- Recorded information -
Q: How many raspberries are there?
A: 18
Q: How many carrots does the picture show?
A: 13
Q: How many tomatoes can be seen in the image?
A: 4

...

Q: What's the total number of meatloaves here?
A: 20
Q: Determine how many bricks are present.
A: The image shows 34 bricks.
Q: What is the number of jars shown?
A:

- Problem -
Extract every line of the items above that contains the string "image", and reproduce each such line in full.

- Solution for this task -
Q: How many tomatoes can be seen in the image?
A: The image shows 34 bricks.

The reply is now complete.